Relative Representations: Topological and Geometric Perspectives
Alejandro García-Castellanos, Giovanni Luca Marchetti, Danica Kragic, Martina Scolamiero
TL;DR
The paper tackles zero-shot model stitching by examining latent-space representations across networks. It introduces a robust relative transformation that normalizes for activation-induced intertwiner symmetries via batch normalization, achieving invariance to non-isotropic rescalings and permutations, and couples this with a topological densification regularizer to encourage compact, class-wide clusters in the latent space. Empirical evaluation on cross-language NLP tasks (e.g., English–French stitching) demonstrates that both the robust transformation and the topological regularizer substantially improve zero-shot transfer performance over prior relative representations. The work highlights the practical potential of combining geometric invariance with topological structure in representation spaces, while outlining avenues for extending invariances to broader isometries and higher-dimensional persistent-homology regularizers in future work.
Abstract
Relative representations are an established approach to zero-shot model stitching, consisting of a non-trainable transformation of the latent space of a deep neural network.

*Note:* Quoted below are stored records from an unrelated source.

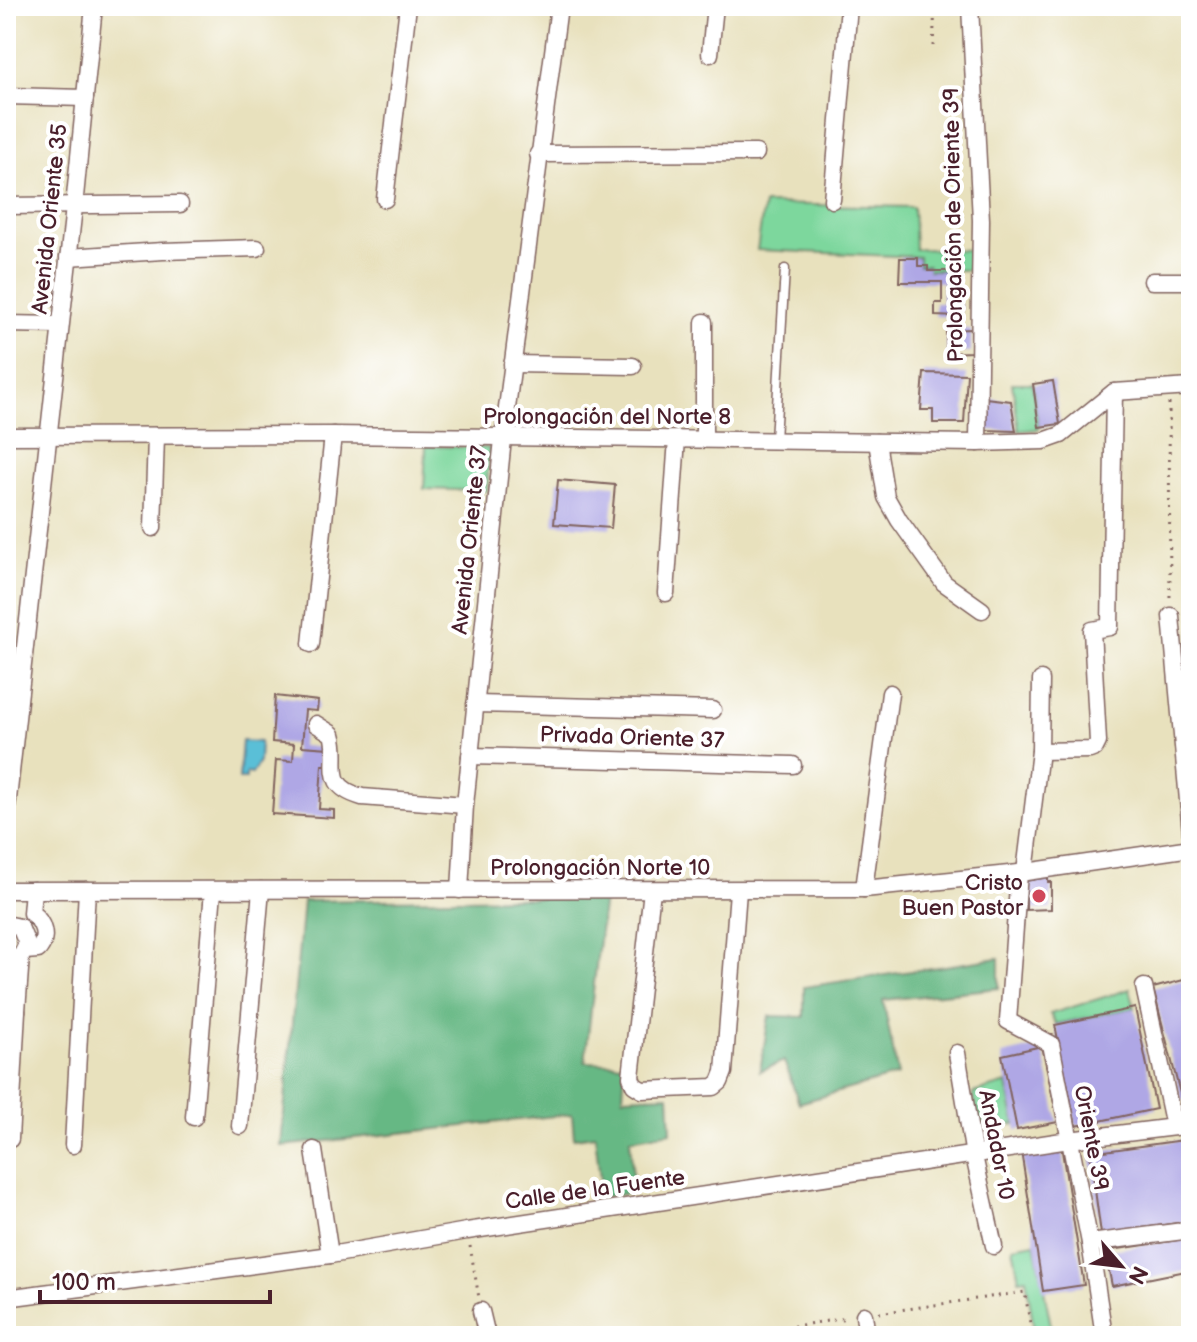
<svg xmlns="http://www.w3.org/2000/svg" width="1197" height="1342" font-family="'Balsamiq Sans',sans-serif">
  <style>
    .green { fill: #7dd79d; stroke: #647b64; stroke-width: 2 }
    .forest { fill: #66b884; stroke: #586c58; stroke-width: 2 }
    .water { fill: #5abfd7; stroke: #526f81; stroke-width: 2 }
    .building { fill: #afa7e5 }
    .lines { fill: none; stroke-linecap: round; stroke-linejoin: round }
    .lane-casing { stroke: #81635e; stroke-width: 11 }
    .street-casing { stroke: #81635e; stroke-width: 19 }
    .path { stroke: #81635e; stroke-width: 3; stroke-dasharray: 2 6; stroke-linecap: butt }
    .lane { stroke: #fff; stroke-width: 8 }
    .street { stroke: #fff; stroke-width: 16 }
    .poi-dot { fill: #d1495b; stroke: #fff; stroke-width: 3 }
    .labels { text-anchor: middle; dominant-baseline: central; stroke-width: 8; stroke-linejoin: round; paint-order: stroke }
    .street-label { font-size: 22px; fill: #4a1f2b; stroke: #fff }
    .poi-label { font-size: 22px; fill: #4a1f2b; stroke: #fff; text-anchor: end }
  </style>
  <rect width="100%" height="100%" fill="#fff"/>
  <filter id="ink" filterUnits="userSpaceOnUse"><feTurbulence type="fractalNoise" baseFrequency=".0125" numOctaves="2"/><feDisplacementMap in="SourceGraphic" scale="16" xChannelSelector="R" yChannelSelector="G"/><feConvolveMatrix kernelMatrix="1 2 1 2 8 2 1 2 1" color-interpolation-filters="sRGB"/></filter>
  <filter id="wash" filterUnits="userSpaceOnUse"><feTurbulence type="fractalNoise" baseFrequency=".006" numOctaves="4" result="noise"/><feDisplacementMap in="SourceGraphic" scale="32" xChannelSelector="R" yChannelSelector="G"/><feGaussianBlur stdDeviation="1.8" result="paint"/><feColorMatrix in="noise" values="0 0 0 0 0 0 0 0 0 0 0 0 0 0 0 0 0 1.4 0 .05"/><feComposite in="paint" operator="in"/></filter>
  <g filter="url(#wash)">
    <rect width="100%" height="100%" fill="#e8e1bd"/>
    <g class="green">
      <path d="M764 204 913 207 915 249 970 250 969 270H928V265H919V257L757 250Z"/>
      <path d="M1012 383H1032L1039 429 1019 431Z"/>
      <path d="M426 446 489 448 487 491 424 489Z"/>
      <path d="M1130 989 1135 1008 1056 1024 1050 1014Z"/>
      <path d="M1007 1083 1015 1124 979 1127 973 1093Z"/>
      <path d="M1035 1243 1053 1336H1035L1026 1278 1019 1279 1013 1247Z"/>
    </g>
    <g class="forest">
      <path d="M604 897 585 1062 625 1064 623 1097 669 1095 671 1132 630 1139 634 1193 602 1197 595 1135 574 1138 572 1114 281 1146 303 901Z"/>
      <path d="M999 958V988L883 1000 898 1075 799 1103 784 1061 760 1071 769 1016 804 1017V987Z"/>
    </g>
    <path class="water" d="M242 741 260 742 259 762 252 774 246 773V779H239Z"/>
    <g id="blocks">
      <g class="building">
        <path d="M900 258H918V266H928V271H957V304H961L960 317 935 316V303H942V282H899Z"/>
        <path d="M971 329V352L947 353 946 330Z"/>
        <path d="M924 373 967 374 964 423H933V410H921Z"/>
        <path d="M1053 381 1060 424 1039 427 1033 384Z"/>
        <path d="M985 398 1011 401 1016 431 985 430Z"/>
        <path d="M558 480 615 485 611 528 554 524Z"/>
        <path d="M275 696 318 701 317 711 305 710 302 746 329 748 327 765H322L319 809 334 810V818L272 814 276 760 293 761 294 744 272 742Z"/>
        <path d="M1048 877V882H1051V909L1026 910V881Z"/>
        <path d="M1191 978V1098L1182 1101 1153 988Z"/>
        <path d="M1135 1008 1156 1109 1076 1126 1055 1025Z"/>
        <path d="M1042 1046 1058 1122 1017 1130 1002 1055Z"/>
        <path d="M1191 1139V1221L1101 1234 1090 1153Z"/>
        <path d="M1061 1145 1084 1285 1043 1291 1021 1151Z"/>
        <path d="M1191 1238V1270L1112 1286 1105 1251Z"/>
      </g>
    </g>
  </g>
  <g filter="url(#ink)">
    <use href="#blocks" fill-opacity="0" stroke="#81635e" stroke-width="2"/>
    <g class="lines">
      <g class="lane-casing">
        <path id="lane" d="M775 440 785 269"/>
      </g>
      <g class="street-casing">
        <g id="street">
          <path d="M970 6 981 220 978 443"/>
          <path d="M710 54 715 6"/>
          <path d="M6 96 85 98"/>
          <path d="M538 154 756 153"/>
          <path d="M385 199 408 6"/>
          <path d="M832 200 849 6"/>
          <path d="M6 206 180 204"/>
          <path d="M68 257 163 251 257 248"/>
          <path d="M1152 281H1191"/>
          <path d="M6 324 60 325"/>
          <path d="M512 364 633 366"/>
          <path d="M6 436 333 435 978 443 1044 441 1061 435 1114 392 1191 387"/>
          <path d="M704 439V322"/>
          <path d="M877 442 886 497 899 520 944 583 982 610"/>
          <path d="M153 528 156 437"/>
          <path d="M666 593 677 439"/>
          <path d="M1171 616 1191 833"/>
          <path d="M311 644 333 435"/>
          <path d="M475 704 713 710"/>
          <path d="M316 724 332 734C341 763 320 785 362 797L465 805"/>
          <path d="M1040 751 1090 750 1095 748 1098 742 1092 630 1110 627 1114 392"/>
          <path d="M470 756 793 765"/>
          <path d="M6 817 74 207 94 6"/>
          <path d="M1025 872 1040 751 1041 680"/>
          <path d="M1019 873 1008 1021 1051 1044 1090 1243 1104 1336"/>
          <path d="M864 889 890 693"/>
          <path d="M6 890 864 889 1019 873 1191 848"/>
          <path d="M460 890 465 805 503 439 559 6"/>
          <path d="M652 890 631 1077 634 1085 642 1090 714 1087 720 1082 724 1072 738 891"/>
          <path d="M6 924 20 927 27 944 21 956 6 961"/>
          <path d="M25 951 38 950C49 938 43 921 31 913L33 890"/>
          <path d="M1144 987 1174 1126"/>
          <path d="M10 1019 17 1011 21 956"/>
          <path d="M957 1053 974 1156 994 1246"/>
          <path d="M194 1117 213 891"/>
          <path d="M240 1126 261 890"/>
          <path d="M6 1139H10L17 1011"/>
          <path d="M73 1145 87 890"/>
          <path d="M314 1150 330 1255"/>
          <path d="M1090 1243 1191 1230"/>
          <path d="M6 1298 330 1255 467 1231 1069 1140 1191 1125"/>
          <path d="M481 1311 487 1336"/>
          <path d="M864 1315 867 1336"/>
        </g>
      </g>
      <g class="path">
        <path d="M933 46 935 6"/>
        <path d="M1169 403 1170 603"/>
        <path d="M470 1246 479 1298"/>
        <path d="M879 1313 1025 1292 1032 1336"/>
        <path d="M730 1336 847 1318"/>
      </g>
      <use href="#lane" class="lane"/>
      <use href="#street" class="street"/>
    </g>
  </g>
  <circle class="poi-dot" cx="1039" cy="896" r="8"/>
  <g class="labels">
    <g class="street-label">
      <text transform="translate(50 219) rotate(-84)">Avenida Oriente 35</text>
      <text transform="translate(954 225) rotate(-91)">Prolongación de Oriente 39</text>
      <text x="607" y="417">Prolongación del Norte 8</text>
      <text transform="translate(470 540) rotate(-84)">Avenida Oriente 37</text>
      <text transform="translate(632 738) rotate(2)">Privada Oriente 37</text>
      <text x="600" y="868">Prolongación Norte 10</text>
      <text transform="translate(1091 1138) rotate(79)">Oriente 39</text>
      <text transform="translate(996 1145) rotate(79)">Andador 10</text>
      <text transform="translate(595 1190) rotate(-8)">Calle de la Fuente</text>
    </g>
    <g class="poi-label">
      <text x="1023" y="883">Cristo<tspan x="1023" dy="25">Buen Pastor</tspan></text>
    </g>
  </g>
  <rect width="1197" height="1342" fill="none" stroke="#fff" stroke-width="32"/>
  <g transform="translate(1121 1266) rotate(118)" stroke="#ffffff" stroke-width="6" paint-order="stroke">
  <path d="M0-6L14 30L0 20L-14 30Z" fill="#4a1f2b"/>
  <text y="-12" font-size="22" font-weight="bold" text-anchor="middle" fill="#4a1f2b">N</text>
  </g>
  <path d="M40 1290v12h230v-12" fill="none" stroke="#4a1f2b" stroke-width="4"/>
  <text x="52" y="1290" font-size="24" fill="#4a1f2b" stroke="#ffffff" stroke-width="6" paint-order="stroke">100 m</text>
</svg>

Based on insights of topological and geometric nature, we propose two improvements to relative representations. First, we introduce a normalization procedure in the relative transformation, resulting in invariance to non-isotropic rescalings and permutations. The latter coincides with the symmetries in parameter space induced by common activation functions. Second, we propose to deploy topological densification when fine-tuning relative representations, a topological regularization loss encouraging clustering within classes. We provide an empirical investigation on a natural language task, where both the proposed variations yield improved performance on zero-shot model stitching.